Bergeron partage cette analyse. Au Cégep de Shawinigan, la direction souhaite ramener ses étudiants-athlètes sur le terrain. Ceci dit, les défis au football sont amplifiés en raison de la nature du sport de contact et le nombre de joueurs en uniforme pour un match.

«Il faut se donner un guide qui sera appliqué partout au Québec. Les entraîneurs universitaires travaillent fort actuellement et j’ai l’impression qu’ils nous offriront des pistes de solutions, un modus operandi. Ils sont proactifs et discutent avec des experts en santé publique, avec des médecins.»

À Trois-Rivières, les Diablos attirent 900 spectateurs par rencontre. Les recommandations actuelles de la Santé publique limitent les rassemblements à 250 personnes. «On gère ça comment, la circulation dans le stade, se questionne Dussault. Et les visiteurs de l’extérieur, les parents et amis? Il y a beaucoup de choses à mettre en place.»

Au Service des sports du Cégep de Trois-Rivières, Claude Houle Lavigne précise d’ailleurs que les Diablos pourraient faire l’impasse sur une discipline cet automne, mais aligner des équipes dans une autre.

«Nous allons jouer si nous sommes en mesure de répondre aux exigences des fédérations, dans un environnement le plus sécuritaire possible.»

Les Dragons du Collège Laflèche ont également l’intention de suivre les recommandations de la Santé publique et des fédérations sportives.

Première pratique au soccer

Le RSEQ donnera une réponse d’ici au 31 août, sur la poursuite ou non des saisons de sport étudiant. Cela inclut évidemment le football, mais aussi le soccer.

Promus en division 1, les Diablos garçons en soccer ont d’ailleurs ouvert leur camp de sélection lundi, avec plus de 35 athlètes ayant répondu à l’invitation de l’entraîneur Shelden Black.

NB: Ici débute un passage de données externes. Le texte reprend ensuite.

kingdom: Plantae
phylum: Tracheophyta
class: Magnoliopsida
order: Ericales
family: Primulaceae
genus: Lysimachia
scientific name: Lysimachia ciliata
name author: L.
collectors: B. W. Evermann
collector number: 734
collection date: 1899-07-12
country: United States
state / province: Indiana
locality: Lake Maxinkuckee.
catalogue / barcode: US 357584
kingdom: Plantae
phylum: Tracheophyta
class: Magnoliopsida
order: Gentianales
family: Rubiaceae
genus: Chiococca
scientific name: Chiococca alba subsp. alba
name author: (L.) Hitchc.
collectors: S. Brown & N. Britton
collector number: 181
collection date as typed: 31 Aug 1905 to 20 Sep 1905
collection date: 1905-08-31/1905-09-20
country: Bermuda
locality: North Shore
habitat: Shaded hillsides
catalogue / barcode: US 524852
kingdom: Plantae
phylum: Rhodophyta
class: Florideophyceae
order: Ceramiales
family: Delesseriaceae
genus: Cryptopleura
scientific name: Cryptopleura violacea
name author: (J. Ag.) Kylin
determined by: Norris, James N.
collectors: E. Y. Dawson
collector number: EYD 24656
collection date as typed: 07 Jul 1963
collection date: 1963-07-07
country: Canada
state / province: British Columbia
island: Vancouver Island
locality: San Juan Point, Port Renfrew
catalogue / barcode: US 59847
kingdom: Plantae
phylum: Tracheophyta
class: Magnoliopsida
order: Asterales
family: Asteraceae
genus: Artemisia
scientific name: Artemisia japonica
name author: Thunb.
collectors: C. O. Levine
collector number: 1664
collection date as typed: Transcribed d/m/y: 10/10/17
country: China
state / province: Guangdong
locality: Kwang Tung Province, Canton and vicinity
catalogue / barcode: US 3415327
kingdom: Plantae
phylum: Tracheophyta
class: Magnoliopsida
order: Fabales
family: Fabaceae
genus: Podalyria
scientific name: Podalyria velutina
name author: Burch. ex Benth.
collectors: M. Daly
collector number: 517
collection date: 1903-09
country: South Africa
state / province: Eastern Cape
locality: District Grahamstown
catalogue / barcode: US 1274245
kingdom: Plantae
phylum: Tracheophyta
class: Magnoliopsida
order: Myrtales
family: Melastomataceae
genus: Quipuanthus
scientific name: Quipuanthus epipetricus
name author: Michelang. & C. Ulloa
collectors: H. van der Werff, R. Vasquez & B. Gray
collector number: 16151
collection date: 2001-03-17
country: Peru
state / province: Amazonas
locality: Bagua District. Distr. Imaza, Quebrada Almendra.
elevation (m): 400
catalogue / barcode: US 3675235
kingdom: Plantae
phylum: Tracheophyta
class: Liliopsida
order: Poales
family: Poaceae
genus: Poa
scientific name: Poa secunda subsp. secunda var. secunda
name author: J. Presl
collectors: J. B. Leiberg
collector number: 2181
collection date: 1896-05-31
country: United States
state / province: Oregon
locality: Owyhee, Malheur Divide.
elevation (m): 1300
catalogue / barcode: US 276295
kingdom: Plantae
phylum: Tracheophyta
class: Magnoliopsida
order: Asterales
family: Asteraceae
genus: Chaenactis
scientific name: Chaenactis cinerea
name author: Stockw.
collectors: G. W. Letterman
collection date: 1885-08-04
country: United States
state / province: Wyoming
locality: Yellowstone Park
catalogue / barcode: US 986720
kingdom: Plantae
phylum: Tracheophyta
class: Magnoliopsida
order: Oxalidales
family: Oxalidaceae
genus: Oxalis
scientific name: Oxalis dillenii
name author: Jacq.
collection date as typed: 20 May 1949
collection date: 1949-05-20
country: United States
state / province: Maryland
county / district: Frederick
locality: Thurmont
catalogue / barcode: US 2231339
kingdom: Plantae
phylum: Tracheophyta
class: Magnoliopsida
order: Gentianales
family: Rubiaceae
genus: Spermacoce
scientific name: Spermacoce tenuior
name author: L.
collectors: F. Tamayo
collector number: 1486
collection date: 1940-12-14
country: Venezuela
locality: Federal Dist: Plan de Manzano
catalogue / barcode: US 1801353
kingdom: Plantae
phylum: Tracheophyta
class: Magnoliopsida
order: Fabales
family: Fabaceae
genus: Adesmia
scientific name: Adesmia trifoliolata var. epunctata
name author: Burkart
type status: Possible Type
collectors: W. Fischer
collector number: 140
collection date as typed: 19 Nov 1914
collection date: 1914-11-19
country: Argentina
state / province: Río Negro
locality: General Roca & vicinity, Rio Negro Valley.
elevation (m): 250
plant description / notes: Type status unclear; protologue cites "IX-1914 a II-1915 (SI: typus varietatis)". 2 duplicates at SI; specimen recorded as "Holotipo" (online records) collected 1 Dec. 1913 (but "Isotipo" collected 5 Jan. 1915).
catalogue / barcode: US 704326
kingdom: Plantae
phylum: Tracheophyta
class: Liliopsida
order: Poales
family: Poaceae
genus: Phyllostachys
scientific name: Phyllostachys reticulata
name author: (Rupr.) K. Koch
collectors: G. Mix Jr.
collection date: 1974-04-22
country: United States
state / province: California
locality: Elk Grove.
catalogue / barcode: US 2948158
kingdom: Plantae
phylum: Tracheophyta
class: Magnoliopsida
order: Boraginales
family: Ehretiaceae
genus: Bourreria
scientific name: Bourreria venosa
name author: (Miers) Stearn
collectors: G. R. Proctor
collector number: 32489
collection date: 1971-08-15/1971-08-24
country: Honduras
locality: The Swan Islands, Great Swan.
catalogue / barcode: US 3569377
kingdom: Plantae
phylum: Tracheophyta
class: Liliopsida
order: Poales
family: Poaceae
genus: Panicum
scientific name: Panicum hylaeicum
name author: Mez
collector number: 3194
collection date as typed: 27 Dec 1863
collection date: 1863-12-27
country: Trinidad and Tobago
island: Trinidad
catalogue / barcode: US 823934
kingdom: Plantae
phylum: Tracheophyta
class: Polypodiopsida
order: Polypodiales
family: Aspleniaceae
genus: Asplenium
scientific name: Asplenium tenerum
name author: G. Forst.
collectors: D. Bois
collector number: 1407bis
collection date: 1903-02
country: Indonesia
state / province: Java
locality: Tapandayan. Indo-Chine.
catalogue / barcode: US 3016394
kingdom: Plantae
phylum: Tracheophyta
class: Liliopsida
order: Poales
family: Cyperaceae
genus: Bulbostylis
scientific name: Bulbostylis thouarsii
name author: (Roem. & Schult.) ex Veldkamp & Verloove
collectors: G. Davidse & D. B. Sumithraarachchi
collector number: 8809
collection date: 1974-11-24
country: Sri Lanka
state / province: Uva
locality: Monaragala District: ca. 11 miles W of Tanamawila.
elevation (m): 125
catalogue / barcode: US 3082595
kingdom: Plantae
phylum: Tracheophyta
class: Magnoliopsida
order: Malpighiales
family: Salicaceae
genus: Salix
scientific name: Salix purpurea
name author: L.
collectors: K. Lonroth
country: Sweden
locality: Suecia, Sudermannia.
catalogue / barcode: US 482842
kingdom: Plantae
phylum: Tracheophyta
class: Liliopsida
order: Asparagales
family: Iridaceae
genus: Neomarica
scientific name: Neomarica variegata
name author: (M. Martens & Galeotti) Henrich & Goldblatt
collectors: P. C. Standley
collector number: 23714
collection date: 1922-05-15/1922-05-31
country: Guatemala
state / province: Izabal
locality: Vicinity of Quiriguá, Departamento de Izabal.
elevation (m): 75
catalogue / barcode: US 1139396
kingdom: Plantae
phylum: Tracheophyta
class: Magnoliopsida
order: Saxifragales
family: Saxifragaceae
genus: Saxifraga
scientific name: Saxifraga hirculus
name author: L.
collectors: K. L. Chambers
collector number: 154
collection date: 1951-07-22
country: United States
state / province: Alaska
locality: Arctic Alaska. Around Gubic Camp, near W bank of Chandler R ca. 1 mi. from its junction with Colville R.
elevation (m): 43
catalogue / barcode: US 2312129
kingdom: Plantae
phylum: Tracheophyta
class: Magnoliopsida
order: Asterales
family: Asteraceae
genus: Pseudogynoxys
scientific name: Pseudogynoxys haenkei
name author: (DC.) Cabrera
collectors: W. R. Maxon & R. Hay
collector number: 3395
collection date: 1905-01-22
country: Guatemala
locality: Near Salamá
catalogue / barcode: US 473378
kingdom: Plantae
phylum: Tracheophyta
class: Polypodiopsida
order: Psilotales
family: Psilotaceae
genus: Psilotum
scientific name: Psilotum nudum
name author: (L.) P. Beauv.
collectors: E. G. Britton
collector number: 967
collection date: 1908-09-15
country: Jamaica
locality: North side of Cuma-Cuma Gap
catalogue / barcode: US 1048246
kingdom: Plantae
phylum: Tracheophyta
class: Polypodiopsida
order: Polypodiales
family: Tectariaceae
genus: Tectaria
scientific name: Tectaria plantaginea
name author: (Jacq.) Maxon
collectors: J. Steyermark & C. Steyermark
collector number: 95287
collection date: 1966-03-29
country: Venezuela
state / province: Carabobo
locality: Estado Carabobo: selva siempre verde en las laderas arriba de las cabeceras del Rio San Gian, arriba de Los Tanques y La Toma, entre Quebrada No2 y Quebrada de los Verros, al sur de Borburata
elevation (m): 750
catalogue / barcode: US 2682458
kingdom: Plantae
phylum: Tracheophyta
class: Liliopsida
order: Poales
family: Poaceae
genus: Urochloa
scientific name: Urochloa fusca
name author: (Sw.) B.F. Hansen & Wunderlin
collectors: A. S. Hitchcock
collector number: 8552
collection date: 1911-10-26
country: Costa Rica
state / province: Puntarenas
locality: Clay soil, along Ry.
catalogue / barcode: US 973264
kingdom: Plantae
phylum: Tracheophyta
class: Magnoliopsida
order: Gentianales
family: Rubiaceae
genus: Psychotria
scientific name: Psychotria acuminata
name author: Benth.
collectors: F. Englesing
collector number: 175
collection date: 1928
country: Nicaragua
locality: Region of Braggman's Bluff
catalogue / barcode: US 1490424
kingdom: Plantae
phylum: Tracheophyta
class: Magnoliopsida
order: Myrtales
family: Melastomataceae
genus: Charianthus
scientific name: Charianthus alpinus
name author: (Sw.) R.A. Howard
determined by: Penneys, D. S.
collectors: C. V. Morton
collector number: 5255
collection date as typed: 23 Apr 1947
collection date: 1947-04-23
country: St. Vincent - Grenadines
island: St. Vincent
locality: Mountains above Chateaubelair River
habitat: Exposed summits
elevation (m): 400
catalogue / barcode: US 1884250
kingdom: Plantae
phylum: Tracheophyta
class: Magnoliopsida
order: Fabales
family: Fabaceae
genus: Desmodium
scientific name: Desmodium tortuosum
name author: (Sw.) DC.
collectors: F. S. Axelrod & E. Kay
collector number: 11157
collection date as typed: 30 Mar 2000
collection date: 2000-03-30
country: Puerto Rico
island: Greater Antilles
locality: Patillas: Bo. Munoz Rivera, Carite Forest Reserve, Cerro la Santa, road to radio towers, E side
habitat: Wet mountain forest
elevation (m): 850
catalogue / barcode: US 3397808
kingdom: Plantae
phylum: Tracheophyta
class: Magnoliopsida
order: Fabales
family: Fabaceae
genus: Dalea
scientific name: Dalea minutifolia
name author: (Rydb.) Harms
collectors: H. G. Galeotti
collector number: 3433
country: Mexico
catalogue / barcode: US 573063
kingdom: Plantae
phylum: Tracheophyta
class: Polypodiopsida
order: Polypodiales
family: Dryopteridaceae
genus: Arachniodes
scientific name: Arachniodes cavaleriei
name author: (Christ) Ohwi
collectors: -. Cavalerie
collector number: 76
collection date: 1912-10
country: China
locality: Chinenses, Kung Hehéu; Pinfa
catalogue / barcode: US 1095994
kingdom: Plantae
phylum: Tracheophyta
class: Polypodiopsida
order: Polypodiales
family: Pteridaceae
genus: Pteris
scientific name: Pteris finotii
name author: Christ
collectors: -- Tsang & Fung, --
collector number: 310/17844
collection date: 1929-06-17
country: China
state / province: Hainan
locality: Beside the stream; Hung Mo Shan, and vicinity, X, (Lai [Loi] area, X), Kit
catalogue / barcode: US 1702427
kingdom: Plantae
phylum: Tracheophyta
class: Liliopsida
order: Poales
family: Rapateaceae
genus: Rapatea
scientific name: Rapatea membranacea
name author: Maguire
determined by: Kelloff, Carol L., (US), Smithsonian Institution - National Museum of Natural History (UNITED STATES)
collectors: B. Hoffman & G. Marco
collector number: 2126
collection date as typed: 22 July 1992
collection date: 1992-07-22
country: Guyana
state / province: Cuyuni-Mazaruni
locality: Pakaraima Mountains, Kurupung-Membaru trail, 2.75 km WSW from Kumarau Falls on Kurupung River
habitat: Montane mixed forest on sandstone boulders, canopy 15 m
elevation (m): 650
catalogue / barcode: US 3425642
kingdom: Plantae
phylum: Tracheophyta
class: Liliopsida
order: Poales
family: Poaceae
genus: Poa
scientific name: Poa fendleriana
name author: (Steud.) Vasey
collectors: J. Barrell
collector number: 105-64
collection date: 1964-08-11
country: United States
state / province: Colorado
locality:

Pour eux, la saison pourrait commencer aussi tôt que le 4 septembre.

Les Diablos ont terminé au quatrième rang du Championnat provincial de soccer masculin de deuxième division, en 2019.

«L’avantage que nous avons, c’est que le plan de retour de Soccer Québec est appliqué au niveau civil, les joueurs le connaissent déjà alors nous sommes bien rodés», estime Black, qui était heureux de diriger ce premier entraînement. «Je pense que tout le monde a envie de jouer, même si ce sera assurément une saison différente.»

Les institutions d’enseignement auront plus de détails sur les autres disciplines des sports d’automne, notamment le basketball et le volleyball, dans les jours à venir.